What is hypoglossia Hypodactylia syndrome?

Hanhart syndrome is a rare condition characterized by a short, incompletely developed tongue (hypoglossia); absent or partially missing fingers and/or toes (hypodactylia); malformed arms and/or legs (peromelia); and an extremely small jaw (micrognathia).

How rare is Hallermann Streiff syndrome?

Hallermann-Streiff syndrome is a very rare condition and approximately 200 cases have been reported in the literature worldwide.

What is hypoglossia?

Hypoglossia is a short, incompletely developed tongue. It can occur either as an isolated malformation or in association with other deformities, particularly limb defects in a syndrome known as oromandibular limb hypogenesis syndrome.

What is Charlie disease?

Charlie M syndrome is a rare bone developmental disorder which belongs to a group of oromandibular limb hypogenesis syndromes that includes hypoglossia-hypodactyly and glossopalatine ankylosis (see these terms).

What is Beckwith Wiedemann syndrome?

Beckwith-Wiedemann syndrome (BWS) is the most common overgrowth and cancer predisposition disorder.

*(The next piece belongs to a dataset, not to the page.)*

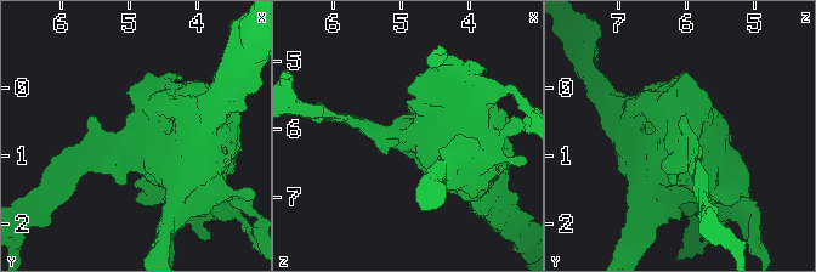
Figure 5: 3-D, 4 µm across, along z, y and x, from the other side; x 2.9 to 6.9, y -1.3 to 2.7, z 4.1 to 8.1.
{"act": "look", "view": "em", "um": 3.6, "slice": "planes", "show": "plain", "at": [4.90, 0.70, 6.05]}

BWS is caused by changes on chromosome 11p15. 5 and is characterized by a wide spectrum of symptoms and physical findings that vary in range and severity from person to person.

What is the rarest disease in the world?

RPI deficiency According to the Journal of Molecular Medicine, Ribose-5 phosphate isomerase deficiency, or RPI Deficinecy, is the rarest disease in the world with MRI and DNA analysis providing only one case in history.

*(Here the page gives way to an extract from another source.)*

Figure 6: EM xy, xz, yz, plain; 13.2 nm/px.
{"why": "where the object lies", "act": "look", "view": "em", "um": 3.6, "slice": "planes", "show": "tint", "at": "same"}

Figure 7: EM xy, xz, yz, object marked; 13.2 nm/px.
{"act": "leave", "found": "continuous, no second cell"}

What is Beckwith-Wiedemann syndrome?

Is Beckwith-Wiedemann syndrome a disability?

If you or your dependent(s) are diagnosed with Beckwith-Wiedemann Syndrome Due To 11P15 Microdeletion and experience any of these symptoms, you may be eligible for disability benefits from the U.S. Social Security Administration.

Is Beckwith-Wiedemann syndrome serious?

Most children and adults with Beckwith-Wiedemann syndrome do not have serious medical problems associated with the condition. Their life expectancy is usually normal.

Is Pierre Robin syndrome a disability?

Intellectual disability-brachydactyly-Pierre Robin syndrome is a rare developmental defect during embryogenesis syndrome characterized by mild to moderate intellectual disability and phsychomotor delay, Robin sequence (incl.